Quem resiste aos tormentos da vida, merece qualquer coisa que mesmo
Que aconteça nunca chegará a saber o que é…
È pena o dia não ser maior quando se está com alguém
De quem se gosta muito…
Olhar, acariciar, beijar seria feito com todo o tempo do mundo!
É bom sonhar e imaginar que se vive aquilo que não existe.
Mas será possível sobreviver apenas com a fé???
Sonhos que nos consomem e que nos fazem olhar a vida com outros olhos.
Mas a vida por sua vez, cruel e imprevisível, encarrega-se de nos
acordar do sonho bom, ou dos sonhos bons, que fazem da nossa
Vida, um eterno mistério, e que apenas será desvendado
quando formos todos iguais…
Mas será possível sobreviver apenas com a fé???
Se agarrarmos todas as oportunidades e nos atirarmos de cabeça perante
todos os desafios, seremos doidos, corajosos, imaturos, aventureiros ou irresponsáveis?

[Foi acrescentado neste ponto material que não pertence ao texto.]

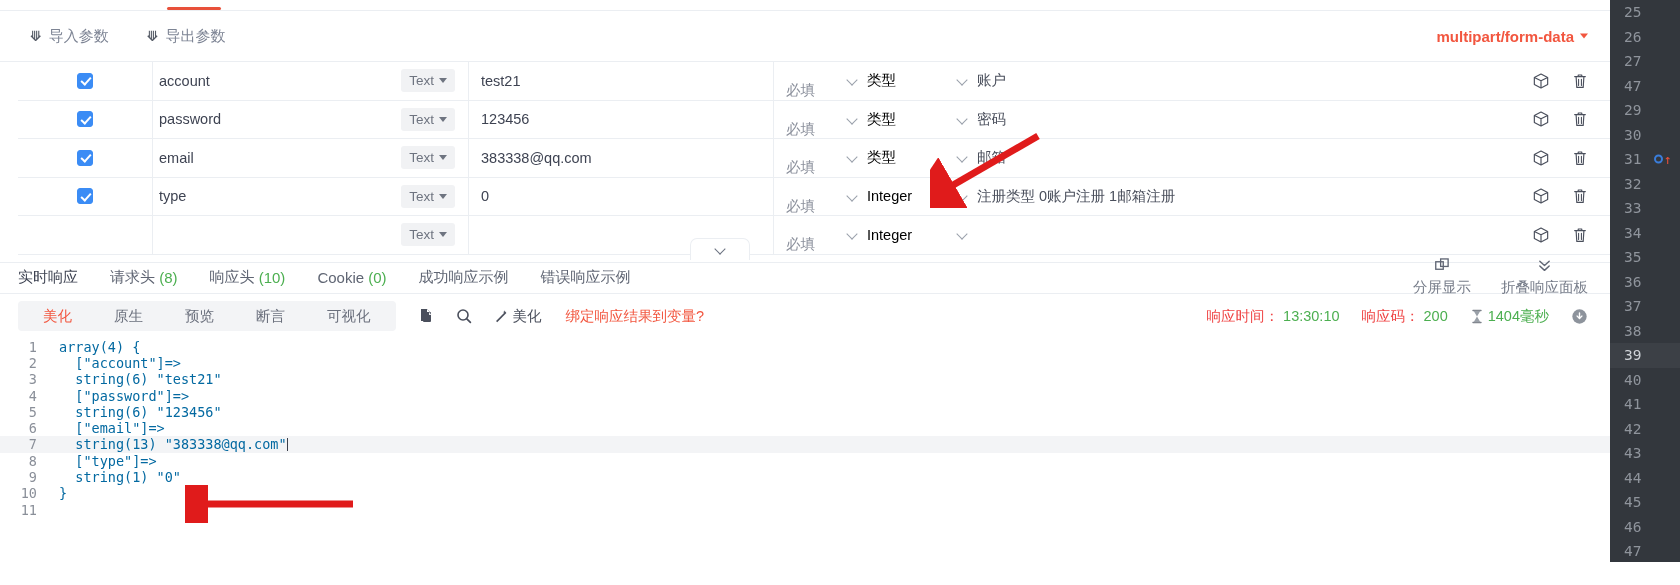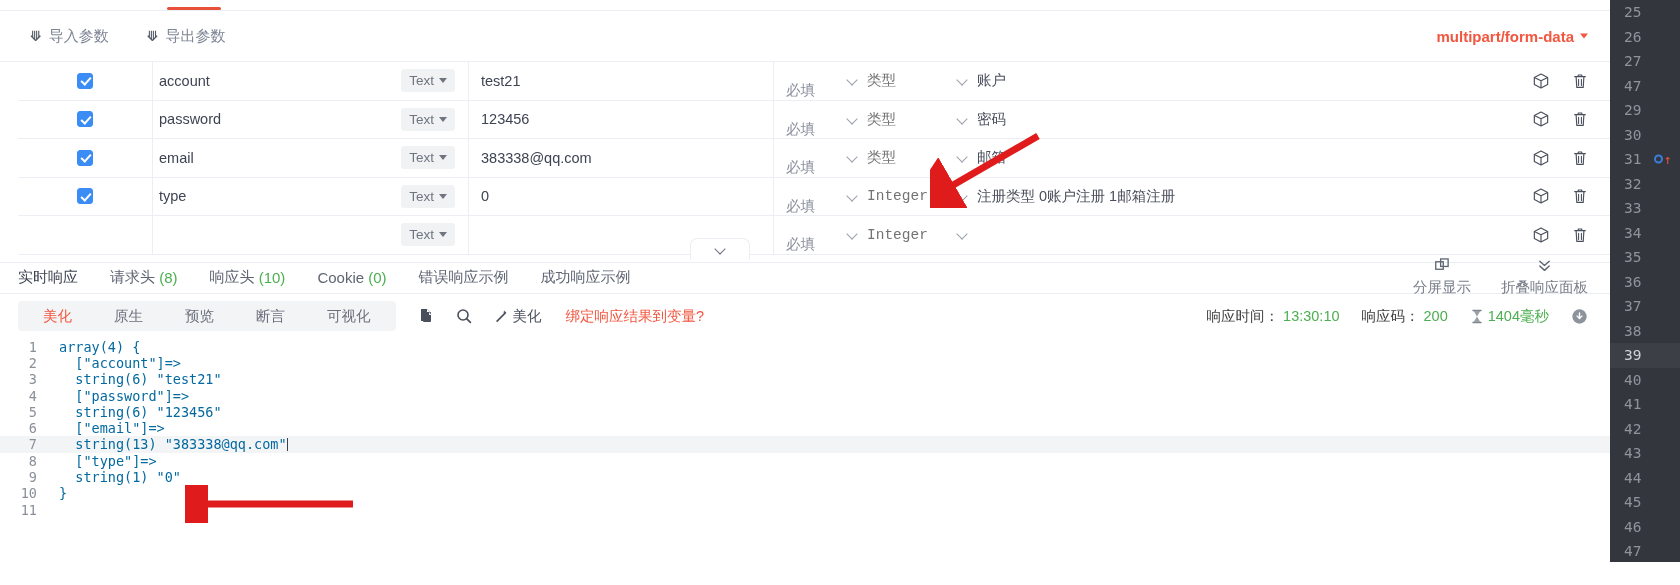"类型" .c-dtype { color: #737373 -> #000000; font-family: Liberation Mono, monospace -> none }
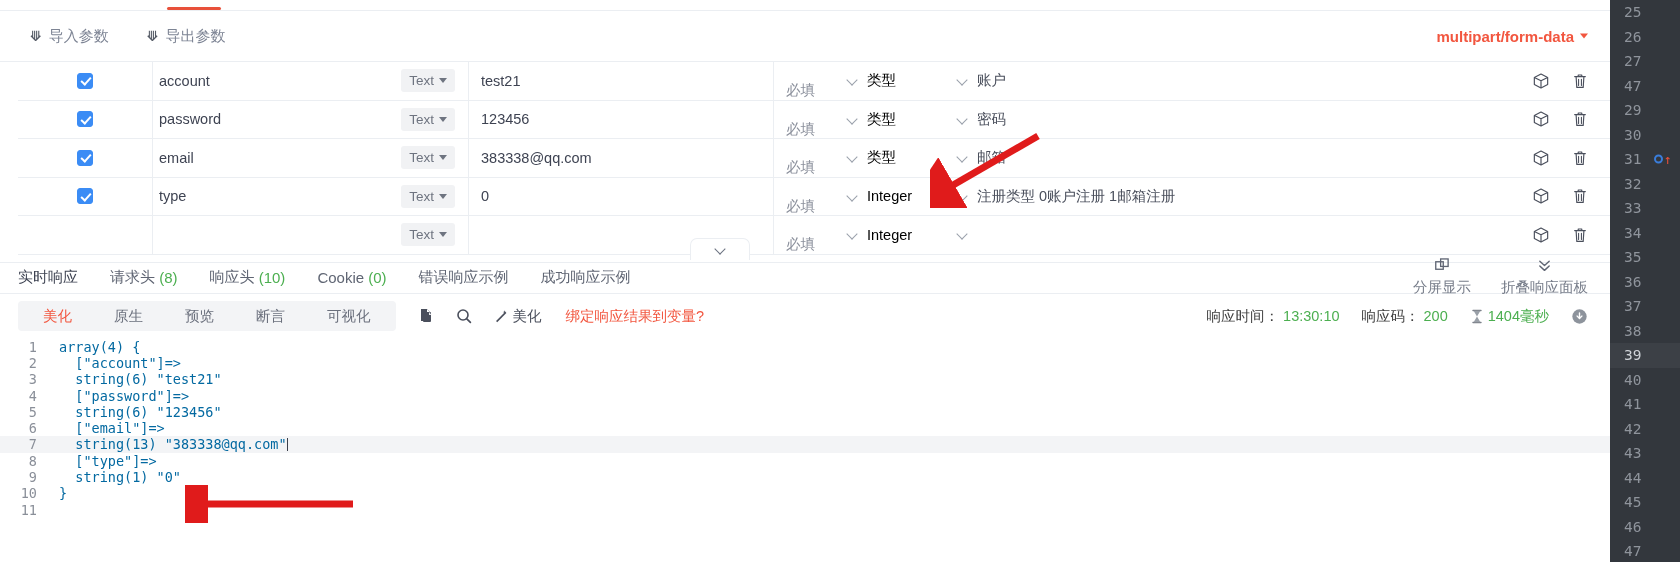"错误响应示例" div.rtab { order: before "成功响应示例" -> after "成功响应示例" }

Felizes aqueles que tudo fazem para alcançar a FELICIDADE, pois sejam eles
doidos, corajosos, imaturos, aventureiros ou irresponsáveis, a FELICIDADE é algo que está ao alcance de todos.
Por isso pensa bem antes de desistir…
Porque o que me preocupa, não é o grito dos maus, mas o silêncio dos bons!!!